Damn, that’s not where I expected this to go. Most women I’ve seen have wanted to know about my career and how I got signed right out of college. “It’s just me, my mom, and sister. My mom worked a lot when we were growing up to put food on the table, so Gabby and I pretty much raised ourselves. We’re all pretty close to each other. Mom likes to meddle in my business, so I don’t tell her as much as she’d like. She only does it because she cares, though. My sister is the closest thing to a best friend I’ve ever had, and I don’t know what I would do without her.”
“What about your dad?”
Now it’s my turn to take a deep breath. He’s a sore subject, but if I’m going to give this thing with her an actual shot…“He’s been out of the picture since I was six. One minute we were this small happy family, and the next he was gone. Just walked out and never came back.”
“Wow. I’m so sorry.” There’s sadness in her eyes, but it’s not just for me and my family.
“It is what it is. I spent years trying to figure out what I did wrong. How I could have made him stay, but in the end, I realized he’s a douche for walking out and leaving us wondering.” Time to change the subject.
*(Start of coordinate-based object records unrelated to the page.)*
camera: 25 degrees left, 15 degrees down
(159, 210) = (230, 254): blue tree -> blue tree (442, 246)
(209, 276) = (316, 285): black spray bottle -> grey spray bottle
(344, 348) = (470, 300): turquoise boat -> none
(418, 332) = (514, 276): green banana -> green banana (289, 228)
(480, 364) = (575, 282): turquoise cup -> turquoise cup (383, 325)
I don’t want to think about my dad. “What about your family?” They have to be better than mine.
“I don’t know. I haven’t talked to them in years.”
Or maybe not. “Why?”
“They didn’t support my dream of traveling the world. They wanted me to go to college and find a real job. I didn’t want to do that. When I decided to be a flight attendant, they told me I could come back home when I decided to grow up and be an adult. That was almost five years ago.”
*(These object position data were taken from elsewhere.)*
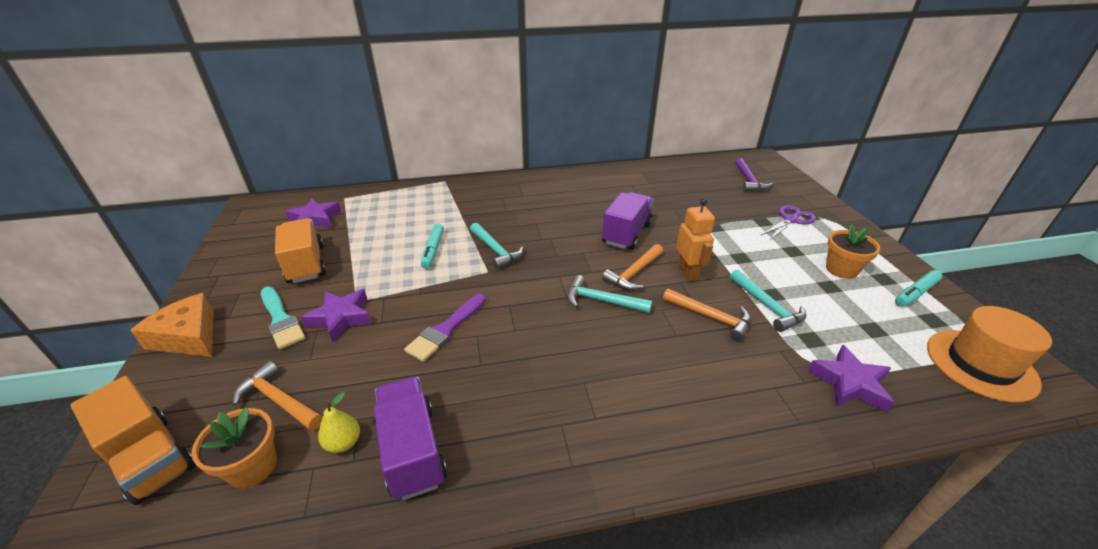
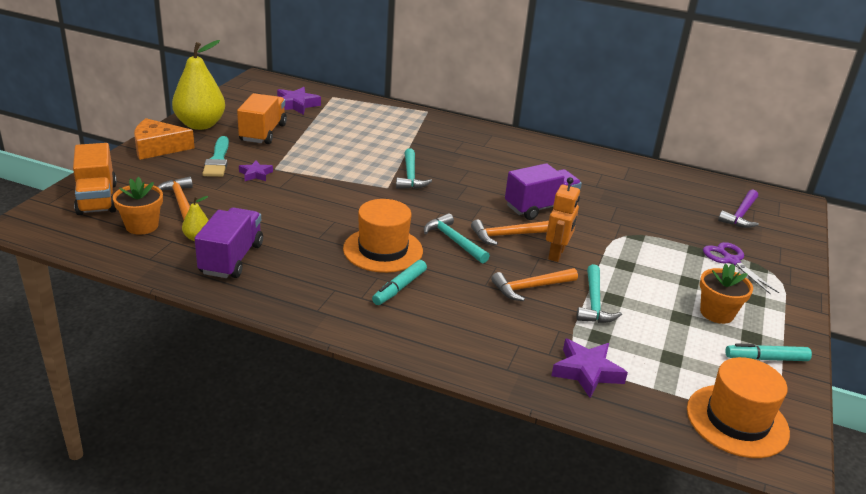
camera: 30 degrees right, 5 degrees down
(188, 336) = (158, 147): orange cheese -> orange cheese turned 75 degrees counterclockwise
(223, 284) = (200, 125): none -> yellow pear
(341, 318) = (255, 174): purple star -> purple star, size x0.62
(433, 250) = (362, 158): turquoise marker -> turquoise marker (399, 288)
(446, 330) = (317, 209): purple brush -> none
(555, 345) = (383, 250): none -> orange hat
(710, 317) = (531, 287): orange hammer -> orange hammer turned 90 degrees clockwise
(791, 220) = (731, 261): purple scissors -> purple scissors turned 105 degrees counterclockwise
“That’s harsh. I guess we both have assholes in our families.”
“Yep. I won’t say I don’t miss them, but they only supported me when I fell in line with what they wanted. And that’s just not something I want to deal with. I met Lana when I was training to be a flight attendant, and she’s been my family since then.”
“I’m happy you have that. Other than my actual family, my team from college is like my family. We did everything together. Right now, they are struggling, so I’m going to give them a pep talk tomorrow. That’s the reason I was late calling. My former teammate, Derrick, called me freaking out about their playoff chances.”
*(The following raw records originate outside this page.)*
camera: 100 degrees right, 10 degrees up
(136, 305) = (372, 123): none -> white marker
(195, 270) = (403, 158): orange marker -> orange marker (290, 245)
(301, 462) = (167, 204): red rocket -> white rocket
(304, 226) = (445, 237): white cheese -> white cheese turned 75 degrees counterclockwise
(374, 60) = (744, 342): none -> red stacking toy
“That’s cool they still come to you for advice. How long have you been playing basketball?”
I glance around my empty walls, wishing I would have brought some of my awards with me just so I could show her. That’s something that needs to be rectified soon. Maybe I’ll have Gabby come decorate for me, but with not so much girly shit. I want this to look like an actual home if Jolene ever comes to Austin. “Since I was a kid. Mom and Gabby didn’t want me to get mixed up in any sketchy shit, so they put me in a basketball program at the civic center. I never had any aspirations to play until then. After that, I did everything I could to become better. I started watching old college and NBA games to study the sport. I practiced every day. Even when it was raining until Mom would make me come into the garage so I wouldn’t track water throughout the house.”
A smile graces her lips and I know she’s impressed. That’s not why I told her, though. It was my life. It is my life. “That’s some serious dedication.”
“I wanted to be the best,” I grin. “It finally paid off.”
“That it did,” she yawns. “Sorry, I didn’t mean to do that. It happens when I sit still for too long.”